+++ Data provided

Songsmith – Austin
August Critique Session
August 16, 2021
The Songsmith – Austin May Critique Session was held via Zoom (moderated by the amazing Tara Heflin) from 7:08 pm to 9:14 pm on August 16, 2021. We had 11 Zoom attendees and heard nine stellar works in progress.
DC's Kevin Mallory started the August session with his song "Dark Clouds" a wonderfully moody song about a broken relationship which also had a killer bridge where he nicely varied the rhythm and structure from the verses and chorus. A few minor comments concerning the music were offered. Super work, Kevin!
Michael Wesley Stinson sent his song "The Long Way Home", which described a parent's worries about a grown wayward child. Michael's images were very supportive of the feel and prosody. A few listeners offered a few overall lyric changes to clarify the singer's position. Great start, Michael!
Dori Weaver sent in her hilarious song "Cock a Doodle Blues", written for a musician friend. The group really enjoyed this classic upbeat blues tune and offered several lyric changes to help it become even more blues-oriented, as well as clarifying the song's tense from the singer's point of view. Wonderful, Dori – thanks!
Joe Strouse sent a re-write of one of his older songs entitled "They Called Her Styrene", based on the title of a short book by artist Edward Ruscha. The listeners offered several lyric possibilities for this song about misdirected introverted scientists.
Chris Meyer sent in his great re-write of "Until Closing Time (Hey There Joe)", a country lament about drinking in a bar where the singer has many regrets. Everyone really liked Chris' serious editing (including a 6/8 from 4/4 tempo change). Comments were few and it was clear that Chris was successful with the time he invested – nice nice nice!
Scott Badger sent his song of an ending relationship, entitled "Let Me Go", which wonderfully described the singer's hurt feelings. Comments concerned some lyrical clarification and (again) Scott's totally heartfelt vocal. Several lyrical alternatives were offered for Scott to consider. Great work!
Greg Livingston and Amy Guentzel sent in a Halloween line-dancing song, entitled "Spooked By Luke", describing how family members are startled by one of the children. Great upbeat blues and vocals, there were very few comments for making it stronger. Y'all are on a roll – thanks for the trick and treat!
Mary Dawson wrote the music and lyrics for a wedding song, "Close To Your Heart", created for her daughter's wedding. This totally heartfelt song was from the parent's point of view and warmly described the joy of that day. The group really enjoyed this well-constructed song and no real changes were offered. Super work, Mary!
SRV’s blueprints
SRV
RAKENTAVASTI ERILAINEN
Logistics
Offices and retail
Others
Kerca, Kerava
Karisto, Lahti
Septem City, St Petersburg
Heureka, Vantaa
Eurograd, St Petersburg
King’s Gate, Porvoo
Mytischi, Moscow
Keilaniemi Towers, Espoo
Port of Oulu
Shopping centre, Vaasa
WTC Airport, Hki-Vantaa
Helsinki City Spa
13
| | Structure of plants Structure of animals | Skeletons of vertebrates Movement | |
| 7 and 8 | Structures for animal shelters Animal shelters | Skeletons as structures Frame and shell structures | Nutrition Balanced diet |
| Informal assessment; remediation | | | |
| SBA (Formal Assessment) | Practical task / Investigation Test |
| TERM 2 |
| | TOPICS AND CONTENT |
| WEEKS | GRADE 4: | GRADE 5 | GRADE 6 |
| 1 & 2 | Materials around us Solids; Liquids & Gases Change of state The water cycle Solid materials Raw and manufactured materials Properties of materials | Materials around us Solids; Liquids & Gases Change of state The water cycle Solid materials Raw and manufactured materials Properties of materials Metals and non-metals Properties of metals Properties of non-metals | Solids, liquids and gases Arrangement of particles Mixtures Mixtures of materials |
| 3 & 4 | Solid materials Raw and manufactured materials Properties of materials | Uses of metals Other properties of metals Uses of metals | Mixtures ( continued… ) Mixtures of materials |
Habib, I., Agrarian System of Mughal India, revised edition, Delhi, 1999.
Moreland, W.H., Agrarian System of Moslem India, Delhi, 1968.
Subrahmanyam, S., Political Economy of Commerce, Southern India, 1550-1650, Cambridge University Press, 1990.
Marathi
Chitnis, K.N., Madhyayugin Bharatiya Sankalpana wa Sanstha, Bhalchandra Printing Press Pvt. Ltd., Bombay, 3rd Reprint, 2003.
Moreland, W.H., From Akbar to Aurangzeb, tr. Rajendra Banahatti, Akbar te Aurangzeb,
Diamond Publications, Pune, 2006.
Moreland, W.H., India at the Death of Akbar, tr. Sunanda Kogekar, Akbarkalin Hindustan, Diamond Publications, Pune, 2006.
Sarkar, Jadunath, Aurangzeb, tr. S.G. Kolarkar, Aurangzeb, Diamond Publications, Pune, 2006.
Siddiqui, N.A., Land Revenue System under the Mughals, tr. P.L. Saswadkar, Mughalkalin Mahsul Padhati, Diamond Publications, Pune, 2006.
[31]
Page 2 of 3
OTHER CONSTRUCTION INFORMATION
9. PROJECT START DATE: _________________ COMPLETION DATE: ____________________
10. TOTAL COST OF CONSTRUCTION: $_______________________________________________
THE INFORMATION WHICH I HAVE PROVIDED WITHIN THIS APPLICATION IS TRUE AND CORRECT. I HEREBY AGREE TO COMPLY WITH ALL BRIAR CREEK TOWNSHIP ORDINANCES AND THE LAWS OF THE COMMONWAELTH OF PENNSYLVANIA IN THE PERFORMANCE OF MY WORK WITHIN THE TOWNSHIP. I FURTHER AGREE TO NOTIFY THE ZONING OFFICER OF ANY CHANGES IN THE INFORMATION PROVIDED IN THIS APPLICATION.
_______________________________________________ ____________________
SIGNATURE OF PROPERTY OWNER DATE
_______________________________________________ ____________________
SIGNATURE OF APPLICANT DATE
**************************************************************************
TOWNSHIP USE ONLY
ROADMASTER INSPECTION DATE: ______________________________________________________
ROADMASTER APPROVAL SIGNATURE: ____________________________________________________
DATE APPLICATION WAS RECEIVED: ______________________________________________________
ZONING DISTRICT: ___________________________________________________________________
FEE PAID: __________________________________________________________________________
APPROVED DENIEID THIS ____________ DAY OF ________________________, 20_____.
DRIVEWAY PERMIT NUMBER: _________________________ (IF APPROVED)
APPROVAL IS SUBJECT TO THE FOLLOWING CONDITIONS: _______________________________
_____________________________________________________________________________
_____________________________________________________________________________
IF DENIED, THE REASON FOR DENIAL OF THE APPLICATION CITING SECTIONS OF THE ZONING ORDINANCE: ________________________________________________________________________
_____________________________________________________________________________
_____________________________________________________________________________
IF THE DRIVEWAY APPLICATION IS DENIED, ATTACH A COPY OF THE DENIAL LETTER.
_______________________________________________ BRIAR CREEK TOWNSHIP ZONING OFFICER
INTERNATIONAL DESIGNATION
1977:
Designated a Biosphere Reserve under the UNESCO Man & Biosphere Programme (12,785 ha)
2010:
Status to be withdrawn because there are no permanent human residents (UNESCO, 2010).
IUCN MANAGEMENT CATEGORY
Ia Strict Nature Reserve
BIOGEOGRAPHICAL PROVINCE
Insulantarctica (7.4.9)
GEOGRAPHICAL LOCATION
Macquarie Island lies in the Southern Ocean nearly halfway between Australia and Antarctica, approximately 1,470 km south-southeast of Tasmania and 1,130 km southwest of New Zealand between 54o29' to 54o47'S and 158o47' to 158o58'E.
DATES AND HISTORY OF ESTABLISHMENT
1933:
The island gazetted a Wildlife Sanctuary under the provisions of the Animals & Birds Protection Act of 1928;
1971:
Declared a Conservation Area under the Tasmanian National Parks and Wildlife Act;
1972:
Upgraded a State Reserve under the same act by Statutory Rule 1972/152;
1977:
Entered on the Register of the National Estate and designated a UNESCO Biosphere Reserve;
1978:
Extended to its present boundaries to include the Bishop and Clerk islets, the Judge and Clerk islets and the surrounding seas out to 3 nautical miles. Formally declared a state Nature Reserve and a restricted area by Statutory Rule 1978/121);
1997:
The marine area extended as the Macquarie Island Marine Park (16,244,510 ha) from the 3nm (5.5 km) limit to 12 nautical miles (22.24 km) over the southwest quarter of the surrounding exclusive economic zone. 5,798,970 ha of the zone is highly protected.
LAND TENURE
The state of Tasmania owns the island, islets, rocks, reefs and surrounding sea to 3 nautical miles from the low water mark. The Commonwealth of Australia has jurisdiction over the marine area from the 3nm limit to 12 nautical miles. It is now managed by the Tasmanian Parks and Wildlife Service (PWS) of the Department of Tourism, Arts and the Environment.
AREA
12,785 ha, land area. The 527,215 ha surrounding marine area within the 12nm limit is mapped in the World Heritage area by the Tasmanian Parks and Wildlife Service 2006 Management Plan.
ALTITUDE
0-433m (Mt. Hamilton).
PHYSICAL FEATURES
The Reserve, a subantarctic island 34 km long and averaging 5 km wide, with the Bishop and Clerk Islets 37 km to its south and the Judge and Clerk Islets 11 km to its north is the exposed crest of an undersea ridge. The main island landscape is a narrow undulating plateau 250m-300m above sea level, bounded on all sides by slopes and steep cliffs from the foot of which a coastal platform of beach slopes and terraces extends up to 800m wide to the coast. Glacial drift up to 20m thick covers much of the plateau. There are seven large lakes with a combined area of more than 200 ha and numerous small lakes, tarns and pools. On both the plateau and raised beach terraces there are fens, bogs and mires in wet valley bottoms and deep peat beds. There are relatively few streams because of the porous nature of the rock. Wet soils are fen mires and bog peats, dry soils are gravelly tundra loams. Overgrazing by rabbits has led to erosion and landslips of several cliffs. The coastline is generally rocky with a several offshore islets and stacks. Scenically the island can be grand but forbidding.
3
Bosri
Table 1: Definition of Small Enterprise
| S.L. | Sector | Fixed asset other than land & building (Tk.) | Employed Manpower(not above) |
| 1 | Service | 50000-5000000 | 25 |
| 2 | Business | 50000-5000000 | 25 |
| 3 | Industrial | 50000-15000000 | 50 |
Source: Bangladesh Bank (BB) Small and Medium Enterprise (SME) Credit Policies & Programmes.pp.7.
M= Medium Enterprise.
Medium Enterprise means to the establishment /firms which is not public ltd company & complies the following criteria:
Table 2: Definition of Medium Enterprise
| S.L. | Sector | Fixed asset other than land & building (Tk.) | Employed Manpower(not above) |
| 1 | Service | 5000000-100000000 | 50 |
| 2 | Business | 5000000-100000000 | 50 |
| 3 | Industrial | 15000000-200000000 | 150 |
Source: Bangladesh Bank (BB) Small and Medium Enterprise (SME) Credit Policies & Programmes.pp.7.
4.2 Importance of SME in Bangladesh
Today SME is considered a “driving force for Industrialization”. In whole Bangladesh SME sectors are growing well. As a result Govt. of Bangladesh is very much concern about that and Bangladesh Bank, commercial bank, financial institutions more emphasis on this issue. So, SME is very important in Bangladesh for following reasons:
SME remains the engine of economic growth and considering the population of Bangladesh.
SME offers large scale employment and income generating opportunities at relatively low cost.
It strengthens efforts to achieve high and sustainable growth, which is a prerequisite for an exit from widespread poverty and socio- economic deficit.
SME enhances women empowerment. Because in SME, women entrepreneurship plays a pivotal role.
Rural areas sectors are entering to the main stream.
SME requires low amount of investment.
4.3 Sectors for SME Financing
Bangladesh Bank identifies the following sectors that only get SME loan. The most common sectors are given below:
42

++++++

Task prompt ->
Copy out the lines of the data where the word "really" can be found.

Final answer ->
Dori Weaver sent in her hilarious song "Cock a Doodle Blues", written for a musician friend. The group really enjoyed this classic upbeat blues tune and offered several lyric changes to help it become even more blues-oriented, as well as clarifying the song's tense from the singer's point of view. Wonderful, Dori – thanks!
Chris Meyer sent in his great re-write of "Until Closing Time (Hey There Joe)", a country lament about drinking in a bar where the singer has many regrets. Everyone really liked Chris' serious editing (including a 6/8 from 4/4 tempo change). Comments were few and it was clear that Chris was successful with the time he invested – nice nice nice!
Mary Dawson wrote the music and lyrics for a wedding song, "Close To Your Heart", created for her daughter's wedding. This totally heartfelt song was from the parent's point of view and warmly described the joy of that day. The group really enjoyed this well-constructed song and no real changes were offered. Super work, Mary!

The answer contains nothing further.